There are literally thousands of poker players participating this year and millions of dollars will be won and lost during this year’s tournament.

I have been invited by Howard Greenbaum of Harrah’s to be the unofficial host of The Seniors tournament at the World Series on Saturday, July 2.

Then I will be the official host of The Seniors at the Orleans Open on July 21 at The Orleans.

I would like to invite all senior poker players to join me at both seniors’ events.

I agreed with Binion’s Horseshoe a few years ago to merge The Seniors World Championship of Poker and its logo with the World Series of Poker and its logo, and I agreed to host the inaugural edition of The Seniors at the World Series.

The Rio is hosting the World Series for the first time, and the event has come a long way from the first games held at the Horseshoe.

I played with Benny Binion and the boys at the old Horseshoe in downtown Las Vegas before there was a World Series of Poker. I was out of town when the first tournament was held in Las Vegas. As I recall, there was almost a full game — first, six players, then eight and 12.

The first time I played in the WSOP was in 1980 — a quarter of a century ago. Since Stu Ungar won the championship that year, there’s been a lot of poker played in the World Series.

I couldn’t beat Stu (who could?) but I won the gold bracelet that year for being Best All Around Player of the World Series.

This year there will be more than 6,000 players who will put up $10,000 to play for the Harrah’s version of the old World Series championship.

Trying to imagine a room with 6,000 players reminds of a game I played with "Buffalo" Joe Baldwin of Palo Alto, California.

In one hand I sent my troops (chips) into his herd and that was the end of me. Buffalo Joe warned me, "Johnny, you should never go roller-skating in a buffalo herd."

Well, if you do play in this year’s championship event you will be skating in a really big

buffalo herd.

Over the years, I’ve learned to avoid playing against someone named "Doc" or "Lucky." Now, I know better than to go roller-skating in a buffalo herd.

Oklahoma Johnny Poker Tip of the week

If you play in this year’s WSOP with so many players, you cannot expect to win all the pots that you play in. And if you try to win too many pots, you will have trouble going home with the money.

So, as it is in war, pick the hill (or pots) that you want to win.
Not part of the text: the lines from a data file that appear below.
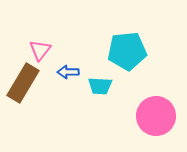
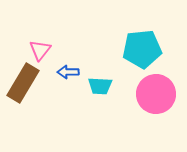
cyan pentagon: moved 15 px right, 2 px up
pink circle: moved 22 px up
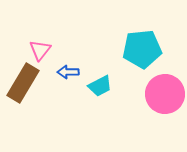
cyan trapezoid: rotated 30 degrees counterclockwise
pink circle: moved 9 px right
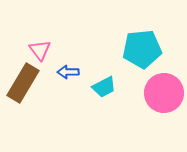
pink triangle: rotated 15 degrees counterclockwise
cyan trapezoid: moved 4 px right, 1 px down
pink circle: moved 1 px left, 1 px up
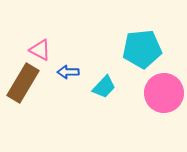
pink triangle: rotated 25 degrees counterclockwise
cyan trapezoid: rotated 20 degrees counterclockwise
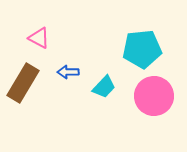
pink triangle: moved 1 px left, 12 px up
pink circle: moved 10 px left, 3 px down
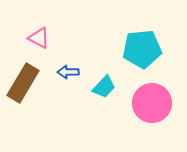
pink circle: moved 2 px left, 7 px down
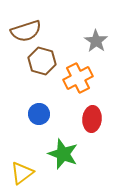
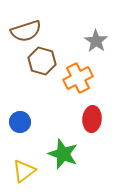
blue circle: moved 19 px left, 8 px down
yellow triangle: moved 2 px right, 2 px up
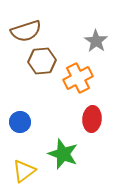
brown hexagon: rotated 20 degrees counterclockwise
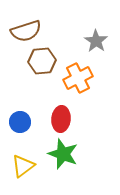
red ellipse: moved 31 px left
yellow triangle: moved 1 px left, 5 px up
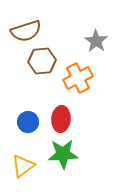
blue circle: moved 8 px right
green star: rotated 24 degrees counterclockwise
A good general knows that if he fights for each little hill that he will lose a lot of troops trying to take or hold hills that are not very important to winning the overall battle and the war.

You should play poker like a good general — your chips are your army and they are not expendable.

A good general will pick a high hill to defend. You should pick a good hand with which to defend your chips (troops).

If you do this you will have chips (troops) to play with in tomorrow’s poker battle.